As usual, the LITA top 10 technology trends session at ALA produced some thought-provoking results. And, as usual, I have a somewhat different take on this question.
I’ll whittle my list down to five.
- Digital Copyright Wars: Big media and publishers are far from finished changing copyright laws to broaden, strengthen, and lengthen the rights of copyright holders. And they are not yet done protecting their digital turf with punitive lawsuits either. One big copyright impact on libraries is digitization: you can only safely digitize what’s in the public domain or what you have permission for (and the permission process can be difficult or impossible). There’s always fair use of course, if you have the deep pockets and institutional backing needed to defend yourself (like Google does) or if your efforts are tolerated (like e-reserves has been so far, except for a few sub rosa publisher objections).
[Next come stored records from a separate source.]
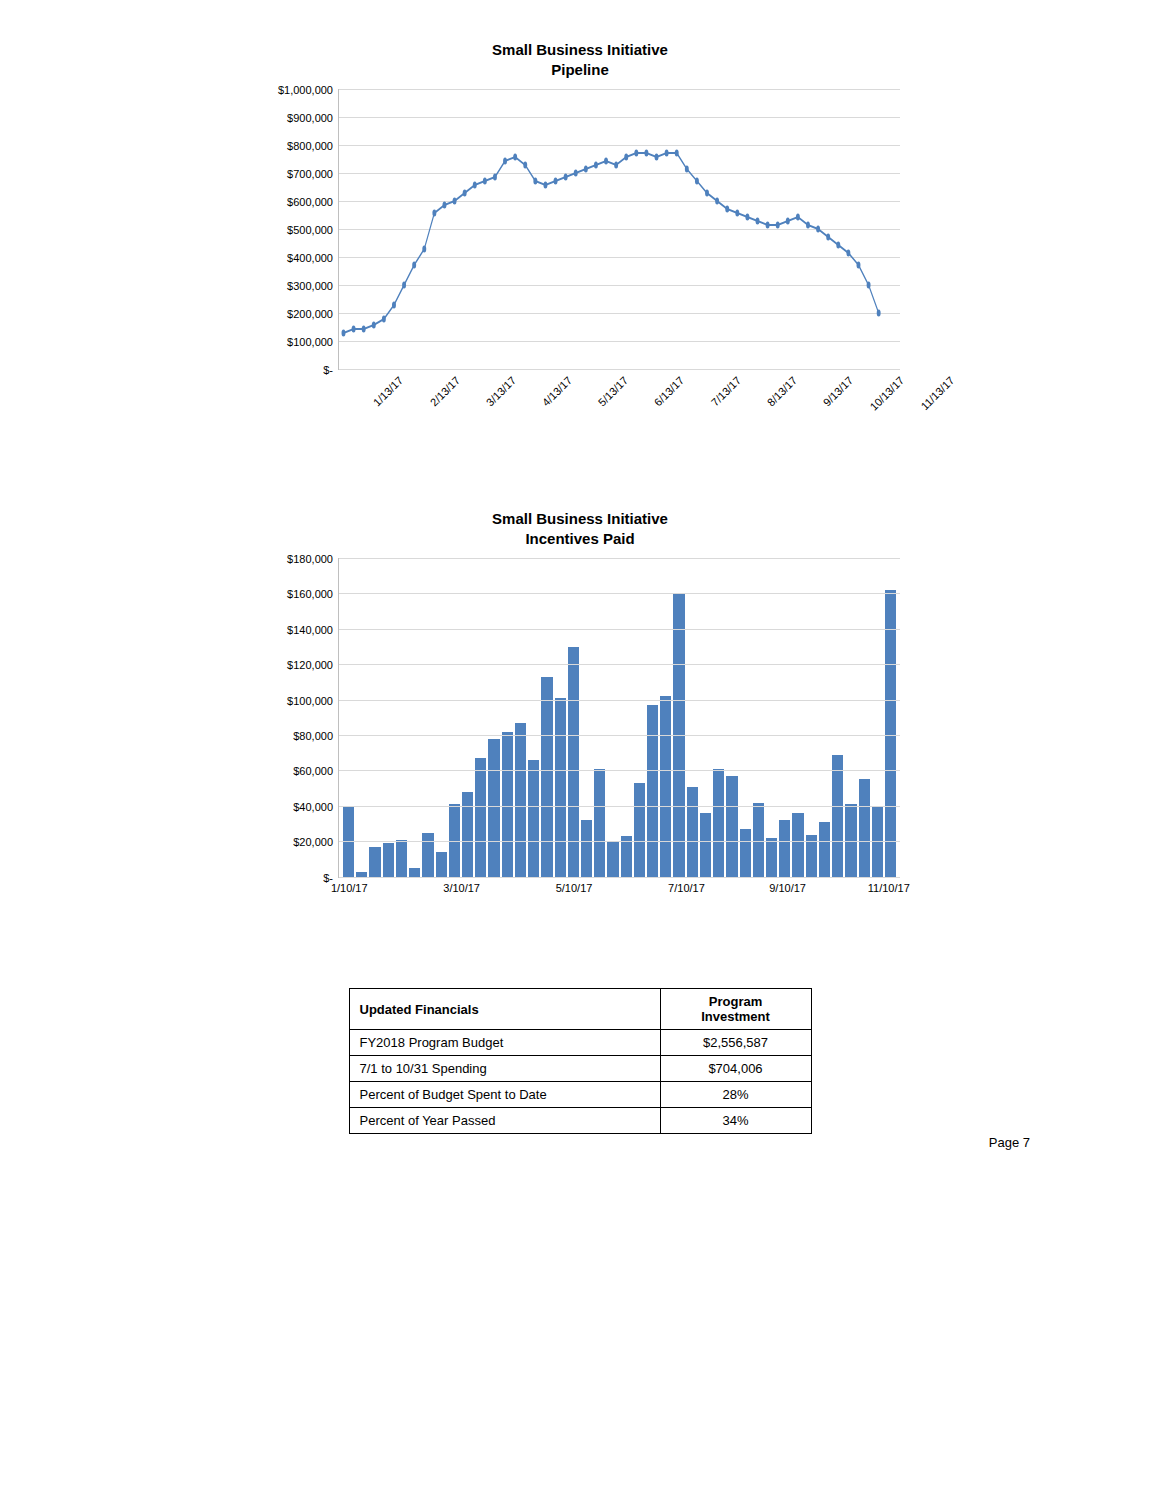Small Business Initiative
Pipeline
$1,000,000
$900,000
$800,000
$700,000
$600,000
$500,000
$400,000
$300,000
$200,000
$100,000
$-
1/13/17 2/13/17 3/13/17 4/13/17 5/13/17 6/13/17 7/13/17 8/13/17 9/13/17 10/13/17 11/13/17
Small Business Initiative
Incentives Paid
$180,000
$160,000
$140,000
$120,000
$100,000
$80,000
$60,000
$40,000
$20,000
$-
1/10/17 3/10/17 5/10/17 7/10/17 9/10/17 11/10/17
| Updated Financials | Program Investment |
| --- | --- |
| FY2018 Program Budget | $2,556,587 |
| 7/1 to 10/31 Spending | $704,006 |
| Percent of Budget Spent to Date | 28% |
| Percent of Year Passed | 34% |
Page 7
In opposition to this trend is a movement by the Creative Commons and others to persuade authors, musicians, and other copyright holders to license their works in ways that permit liberal use and reuse of them.
- DRM: The Sony BMG rootkit fiasco was a blow, but think again if you believe that this will stop DRM from controlling your digital content in the future. The trick is to get DRM embedded in your operating system, and to have every piece of computer hardware and every consumer digital device that can access and/or manipulate content to support it (or to refuse access to material protected by unsupported DRM schemes). That’s a tall order, but incremental progress is likely to continue to be made towards this goal. Big media will continue to try to pass laws that mandate certain types of DRM and, like the DMCA, protect its use.
- Internet Privacy: If you believe this still exists on the Internet, you are either using anonymous surfing services or you haven’t been paying attention. Net monitoring will become far more effective if ISPs can be persuaded or required to retain user-specific Internet activity logs. Would you be upset if every licensed e-document that your library users read could be traced back to them? Unless you still offer unauthenticated Internet access in your library, that may depend upon your retention of login records and whether you are legally compelled to reveal them.
- Net Neutrality: If ISPs can create Internet speed lanes, you don’t want your library or digital content provider to be in the slow one. Hope you (or they) can pay for the fast one. But Net neutrality issues don’t end there: there are issues of content/service blockage and differential service based on fees as well.
- Open Access: If there is a glimmer of hope on the horizon for the scholarly communication crisis, it’s open access. Efforts to produce alternative low-cost journals are important and deserve full support, but the open access movement’s impact is far greater, and it offers global access to scholars whose institutions may not be able to pay even modest subscription fees and to unaffiliated individuals.